NCT number NCT00325936
Other study ID # CNL-MS-01
Secondary ID SLIMS study
Status Completed
Phase Phase 4
First received May 12, 2006
Last updated August 26, 2008
Start date July 2005
Est. completion date June 2007

Study information

Verified date August 2008
Source Boryung Pharmaceutical Co., Ltd
Contact n/a
Is FDA regulated No
Health authority Korea: Food and Drug Administration
Study type Interventional

Clinical Trial Summary

Abnormalities of glucose, insulin and lipoprotein metabolism are common in patients with hypertension, and these metabolic abnormalities are reported to be related to insulin resistance. Therefore, whenever treating such patients, antihypertensive agents that may have the added effect of improving insulin resistance should be selected. CinalongTM (Cilnidipine) is expected to improve metabolic syndrome as well as insulin resistance by its dual effects on L and N-type calcium (Ca) channels. In this study, the researchers investigate the effects of CinalongTM on insulin resistance and other metabolic related factors.


Description:

- Multi-center, randomized, prospective, double blind, active control, parallel study

- Superiority study (Treatment group - Cilnidipine/Control group - Nifedipine)

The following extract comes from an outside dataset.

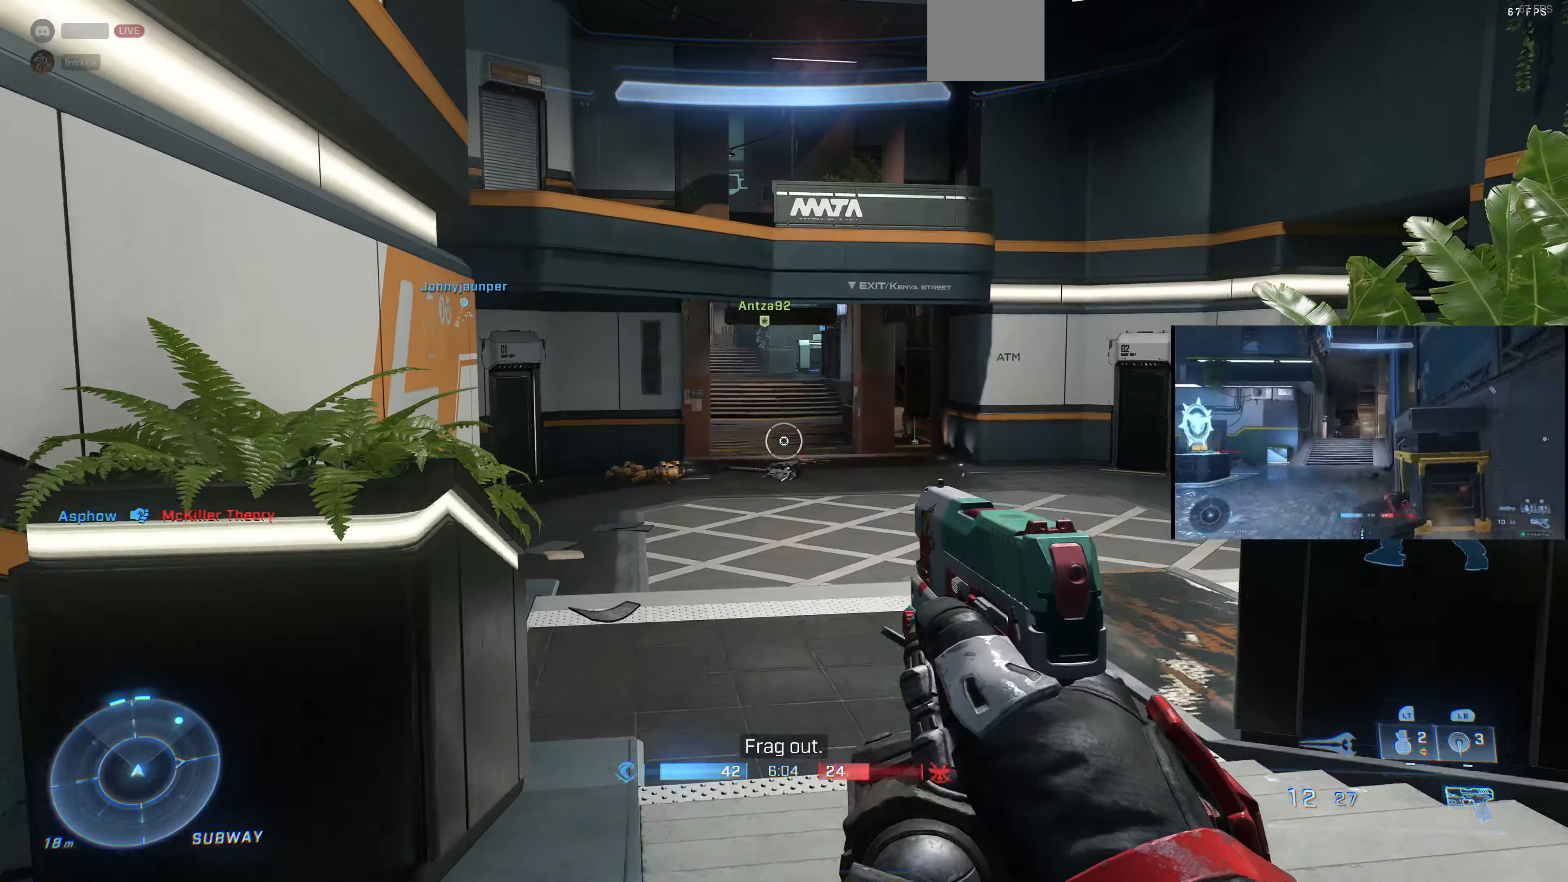
{"buttons": [], "left_stick": "center", "right_stick": "center", "events": [[200, "left_stick", "up"], [466, "left_stick", "center"]]}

- Measure the effects of Cinalong(TM) after 3 month and 12 month-application


Recruitment information / eligibility

Status Completed
Enrollment 186
Est. completion date June 2007
Est. primary completion date June 2007
Accepts healthy volunteers No
Gender Both
Age group 30 Years to 65 Years
Eligibility Inclusion Criteria:

1. Men or women, 30-65 years of age having essential hypertension with metabolic syndrome

2. At Screening and Visit 1, blood pressure should be: sitting systolic blood pressure (SiSBP) >=140 mmHg or sitting diastolic blood pressure (SiDBP)>= 90 mmHg and two or more of the following criteria should apply.

- Abdominal obesity: waist circumference >= 90 cm in men and >= 80 cm in women

- Hypertriglyceridemia:. >=150 mg/dl (1.695 mmol/l)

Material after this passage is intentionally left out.